I have owned Seapointer since it was touted on this board 4-5 years ago. It is by far my absolute best trader.  I have thought long and hard about whether to walk away or to pay a special assessment that was more than I paid for the weeks themselves!  I have chosen to give up my Seapointer (trying to sell it right them now) ESPECIALLY WHEN THEY WERE DISAFFILIATED WITH RCI!

That was the icing on the cake.  Not being able to trade through RCI was a real problem for me, considering the many great trades I got with Seapointer. 
You can read more about the current Seapointer special assessments and dilemmas elsewhere here on this board.


----------



## e.bram (Nov 25, 2007)

You buy a TS where you have no intention of visiting and the people who live there and use it want to fix it and you are getting screwed? I do not understand it.


----------



## Sandy (Dec 2, 2007)

e.bram said:


> You buy a TS where you have no intention of visiting and the people who live there and use it want to fix it and you are getting screwed? I do not understand it.



Not sure if you were referring to me or not, but I have visited Capetown twice. I bought Seapointer for trading and visiting.  One of the selling points every timeshare sales pitch contains is the possibility of trading the unit for a vacation elsewhere.  So that is what RCI, II, DAE, Trading places and the other trading companies espouse, and what they make their money on. 

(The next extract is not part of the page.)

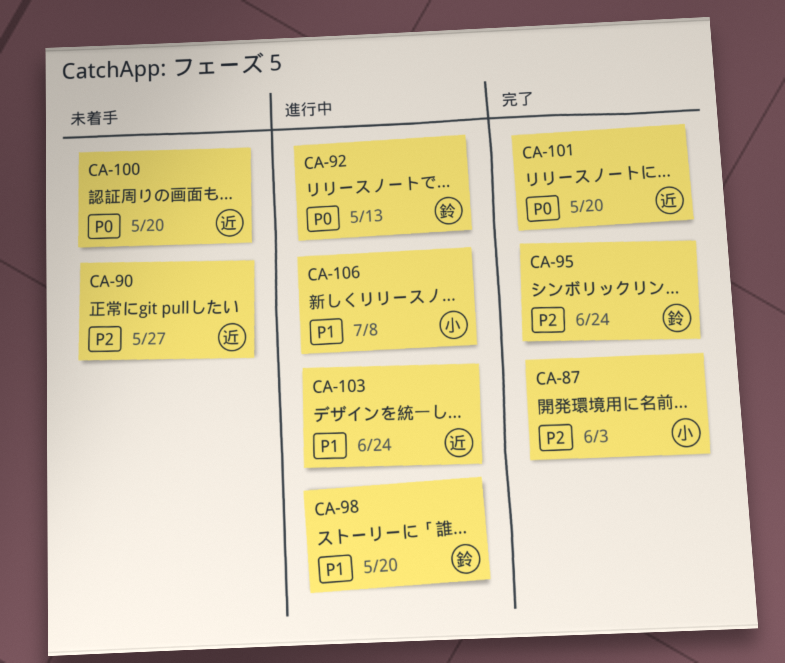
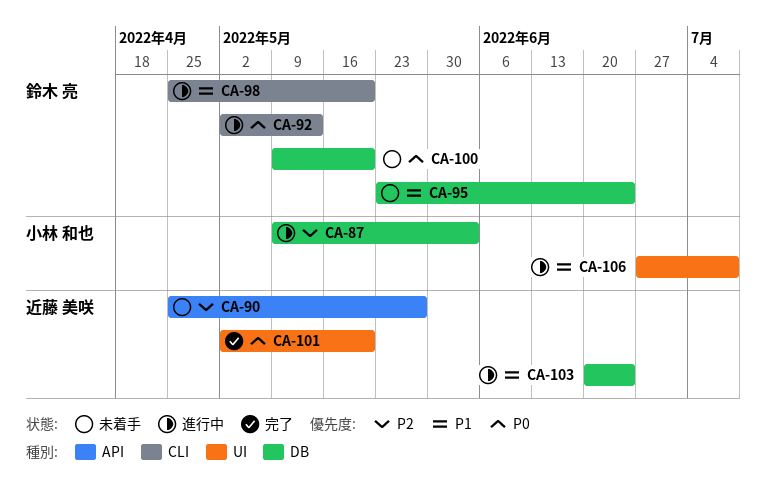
CA-87, status: 完了 -> 進行中
CA-95, status: 完了 -> 未着手
CA-95, priority: P2 -> P1
CA-100, owner: 近藤 美咲 -> 鈴木 亮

Hang around here a little bit longer and you may learn much more about good value for your trading dollar, great sales pricing, good exchanges, and great places to visit using timeshares!


----------



## Sandy (Dec 3, 2007)

Sorry - 

I see that e.bram was referring to the caption on the top of the post.


----------



## grest (Dec 8, 2007)

Just got a letter from The Place on the Bay saying to expect a special assessment...dang!  It may be time to get rid of that one too...
Connie


----------



## Rmelnyk (Dec 14, 2007)

I own a 2 bedroom at Castleburn-Peak(5 yrs)...No SA., and  great yearly fees.  I don't know where some of you are coming from?  I've most always had good exchanges, and responses to any inquiries.


----------